Question records
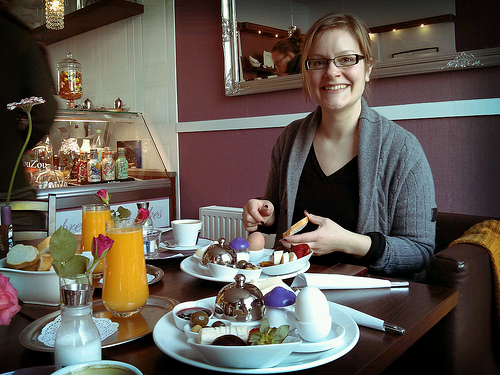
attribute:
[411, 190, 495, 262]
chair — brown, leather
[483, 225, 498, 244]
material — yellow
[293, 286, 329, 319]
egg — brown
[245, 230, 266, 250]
--
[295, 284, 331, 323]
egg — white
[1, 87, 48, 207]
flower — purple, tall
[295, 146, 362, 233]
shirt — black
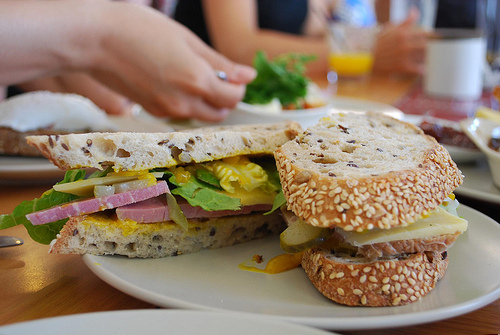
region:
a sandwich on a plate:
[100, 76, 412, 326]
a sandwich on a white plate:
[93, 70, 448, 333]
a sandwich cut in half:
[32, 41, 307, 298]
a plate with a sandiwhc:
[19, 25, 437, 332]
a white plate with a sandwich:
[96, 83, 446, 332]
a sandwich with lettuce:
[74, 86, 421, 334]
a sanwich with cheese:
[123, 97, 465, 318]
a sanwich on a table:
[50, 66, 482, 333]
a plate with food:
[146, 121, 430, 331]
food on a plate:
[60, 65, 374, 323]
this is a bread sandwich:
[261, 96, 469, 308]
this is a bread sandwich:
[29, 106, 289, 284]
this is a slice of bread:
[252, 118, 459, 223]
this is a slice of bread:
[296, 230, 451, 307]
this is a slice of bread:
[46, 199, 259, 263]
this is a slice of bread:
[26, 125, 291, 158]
...
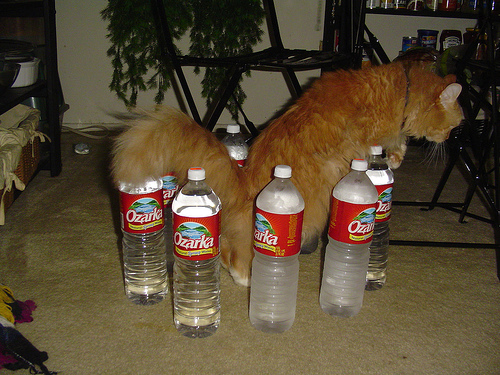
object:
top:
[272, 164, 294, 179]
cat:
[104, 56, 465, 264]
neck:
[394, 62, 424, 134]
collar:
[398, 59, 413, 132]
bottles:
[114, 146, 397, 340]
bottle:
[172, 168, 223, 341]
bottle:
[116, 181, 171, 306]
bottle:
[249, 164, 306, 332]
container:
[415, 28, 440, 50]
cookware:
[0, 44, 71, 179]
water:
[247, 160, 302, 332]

### WRITTEN TASK
In the listing above, write out the lines from the one containing "a sandwich with" through the one containing "[46, 199, 259, 263]", both included, without changing anything.

### WRITTEN RESPONSE
a sandwich with lettuce:
[74, 86, 421, 334]
a sanwich with cheese:
[123, 97, 465, 318]
a sanwich on a table:
[50, 66, 482, 333]
a plate with food:
[146, 121, 430, 331]
food on a plate:
[60, 65, 374, 323]
this is a bread sandwich:
[261, 96, 469, 308]
this is a bread sandwich:
[29, 106, 289, 284]
this is a slice of bread:
[252, 118, 459, 223]
this is a slice of bread:
[296, 230, 451, 307]
this is a slice of bread:
[46, 199, 259, 263]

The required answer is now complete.